Aim of the exercise: Would you write out all of the data exactly as it appears below?

(Stored data entries)
++++++++

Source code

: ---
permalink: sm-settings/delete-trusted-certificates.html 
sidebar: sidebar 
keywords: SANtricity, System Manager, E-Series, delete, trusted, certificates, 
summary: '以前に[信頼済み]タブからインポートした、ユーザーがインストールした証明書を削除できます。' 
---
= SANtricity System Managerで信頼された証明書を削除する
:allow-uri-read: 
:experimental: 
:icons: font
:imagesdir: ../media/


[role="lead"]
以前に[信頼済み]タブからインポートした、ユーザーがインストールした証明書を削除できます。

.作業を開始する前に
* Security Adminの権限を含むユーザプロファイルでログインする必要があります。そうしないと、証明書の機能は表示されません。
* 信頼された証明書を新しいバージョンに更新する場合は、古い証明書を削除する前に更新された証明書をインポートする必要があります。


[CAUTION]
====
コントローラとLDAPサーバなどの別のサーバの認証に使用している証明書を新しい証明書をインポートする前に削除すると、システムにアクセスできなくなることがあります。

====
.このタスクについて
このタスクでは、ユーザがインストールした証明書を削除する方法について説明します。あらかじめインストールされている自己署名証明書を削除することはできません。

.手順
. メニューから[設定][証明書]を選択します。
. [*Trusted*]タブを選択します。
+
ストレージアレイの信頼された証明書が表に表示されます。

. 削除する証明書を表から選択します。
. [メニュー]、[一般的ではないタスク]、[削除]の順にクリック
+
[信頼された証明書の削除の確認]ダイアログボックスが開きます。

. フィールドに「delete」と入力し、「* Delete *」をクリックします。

++++++++

Final answer:
Source code

: ---
permalink: sm-settings/delete-trusted-certificates.html 
sidebar: sidebar 
keywords: SANtricity, System Manager, E-Series, delete, trusted, certificates, 
summary: '以前に[信頼済み]タブからインポートした、ユーザーがインストールした証明書を削除できます。' 
---
= SANtricity System Managerで信頼された証明書を削除する
:allow-uri-read: 
:experimental: 
:icons: font
:imagesdir: ../media/


[role="lead"]
以前に[信頼済み]タブからインポートした、ユーザーがインストールした証明書を削除できます。

.作業を開始する前に
* Security Adminの権限を含むユーザプロファイルでログインする必要があります。そうしないと、証明書の機能は表示されません。
* 信頼された証明書を新しいバージョンに更新する場合は、古い証明書を削除する前に更新された証明書をインポートする必要があります。


[CAUTION]
====
コントローラとLDAPサーバなどの別のサーバの認証に使用している証明書を新しい証明書をインポートする前に削除すると、システムにアクセスできなくなることがあります。

====
.このタスクについて
このタスクでは、ユーザがインストールした証明書を削除する方法について説明します。あらかじめインストールされている自己署名証明書を削除することはできません。

.手順
. メニューから[設定][証明書]を選択します。
. [*Trusted*]タブを選択します。
+
ストレージアレイの信頼された証明書が表に表示されます。

. 削除する証明書を表から選択します。
. [メニュー]、[一般的ではないタスク]、[削除]の順にクリック
+
[信頼された証明書の削除の確認]ダイアログボックスが開きます。

. フィールドに「delete」と入力し、「* Delete *」をクリックします。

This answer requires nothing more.